SUPPLIED RECORDS:
━━━━━━━━

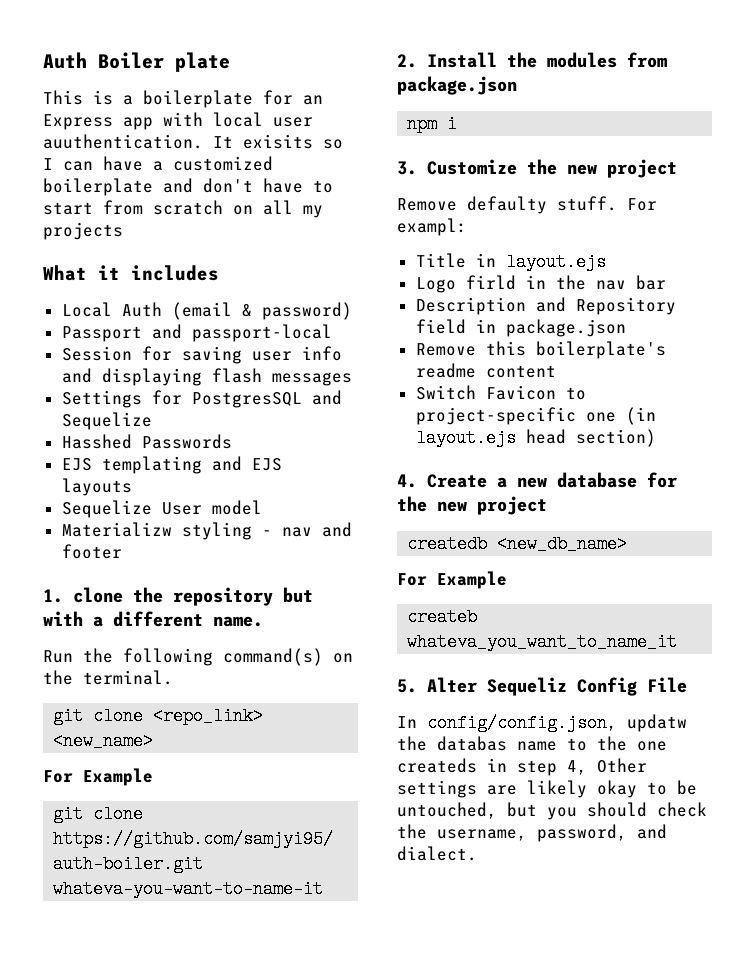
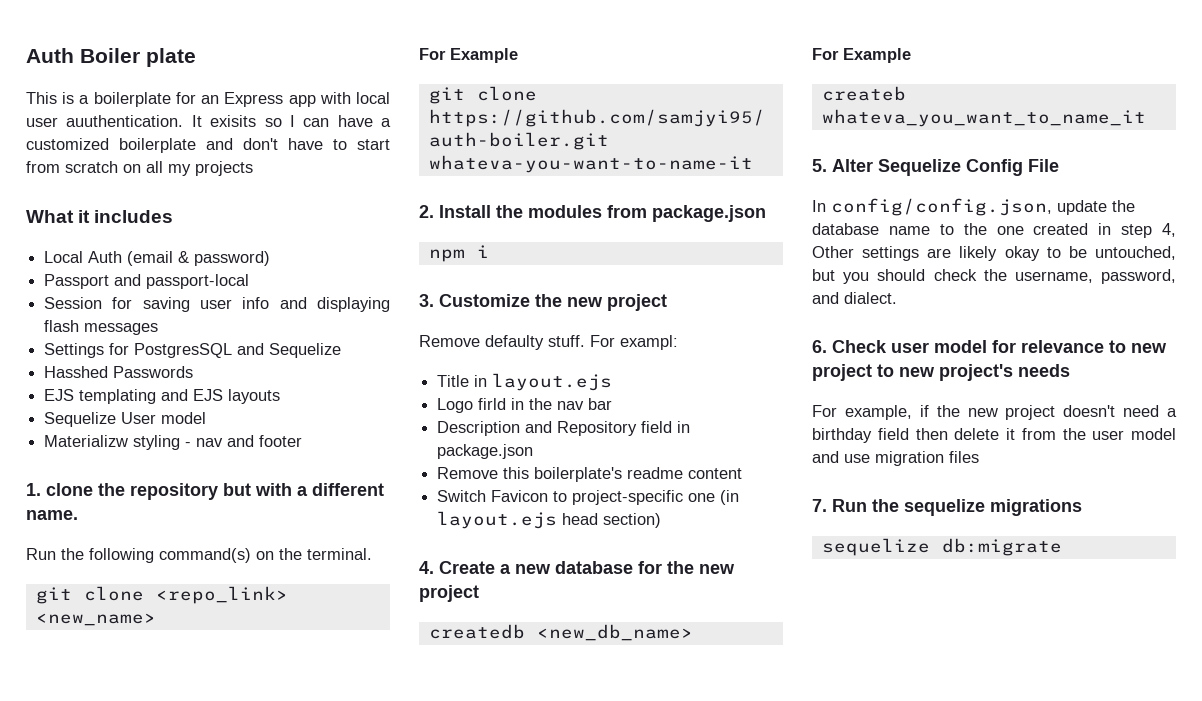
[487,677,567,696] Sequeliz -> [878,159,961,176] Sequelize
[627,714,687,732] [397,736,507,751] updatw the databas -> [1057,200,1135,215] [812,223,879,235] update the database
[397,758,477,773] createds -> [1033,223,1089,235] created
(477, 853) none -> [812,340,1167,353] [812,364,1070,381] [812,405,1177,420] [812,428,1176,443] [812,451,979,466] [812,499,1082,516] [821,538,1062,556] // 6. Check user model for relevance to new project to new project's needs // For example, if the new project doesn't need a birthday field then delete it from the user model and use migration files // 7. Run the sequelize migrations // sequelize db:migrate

━━━━━━━━

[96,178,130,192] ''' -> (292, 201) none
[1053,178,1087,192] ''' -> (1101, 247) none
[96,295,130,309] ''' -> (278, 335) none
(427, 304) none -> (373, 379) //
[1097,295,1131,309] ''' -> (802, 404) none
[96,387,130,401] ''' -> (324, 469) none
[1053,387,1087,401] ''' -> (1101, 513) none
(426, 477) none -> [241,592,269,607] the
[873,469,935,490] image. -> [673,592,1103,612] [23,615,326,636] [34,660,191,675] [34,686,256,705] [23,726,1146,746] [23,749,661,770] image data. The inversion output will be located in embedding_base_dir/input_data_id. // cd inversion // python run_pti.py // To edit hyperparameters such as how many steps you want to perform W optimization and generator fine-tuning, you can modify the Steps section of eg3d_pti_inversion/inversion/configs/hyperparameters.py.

━━━━━━━━

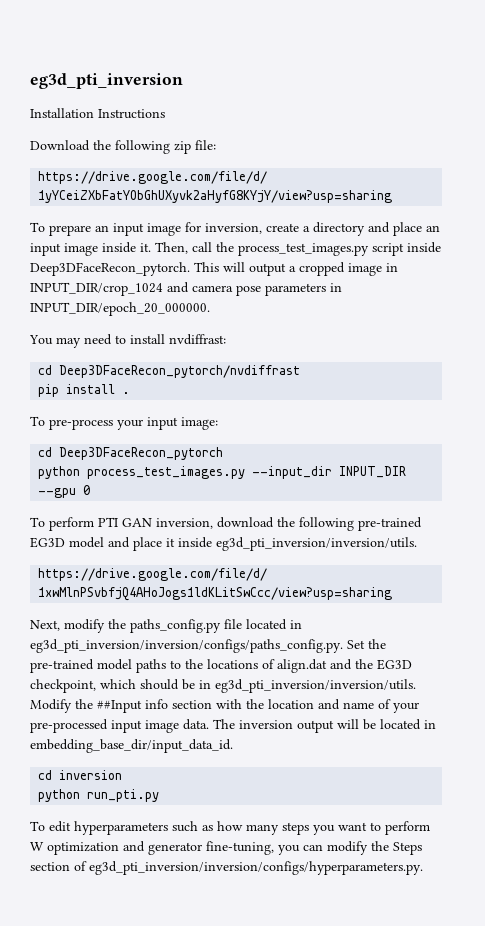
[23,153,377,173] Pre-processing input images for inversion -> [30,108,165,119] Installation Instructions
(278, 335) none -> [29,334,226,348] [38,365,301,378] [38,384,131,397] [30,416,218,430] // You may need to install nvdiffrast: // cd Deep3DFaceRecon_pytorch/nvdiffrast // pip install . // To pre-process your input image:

━━━━━━━━

REQUIREMENT: Only one stretch of the records above is wanted: the lines between the one holding "[1053,178,1087,192] ''' -> (1101, 247) none" and the one holding "[873,469,935,490] image. ->", inclusive, reproduced exactly.

RESPONSE BELOW:
[1053,178,1087,192] ''' -> (1101, 247) none
[96,295,130,309] ''' -> (278, 335) none
(427, 304) none -> (373, 379) //
[1097,295,1131,309] ''' -> (802, 404) none
[96,387,130,401] ''' -> (324, 469) none
[1053,387,1087,401] ''' -> (1101, 513) none
(426, 477) none -> [241,592,269,607] the
[873,469,935,490] image. -> [673,592,1103,612] [23,615,326,636] [34,660,191,675] [34,686,256,705] [23,726,1146,746] [23,749,661,770] image data. The inversion output will be located in embedding_base_dir/input_data_id. // cd inversion // python run_pti.py // To edit hyperparameters such as how many steps you want to perform W optimization and generator fine-tuning, you can modify the Steps section of eg3d_pti_inversion/inversion/configs/hyperparameters.py.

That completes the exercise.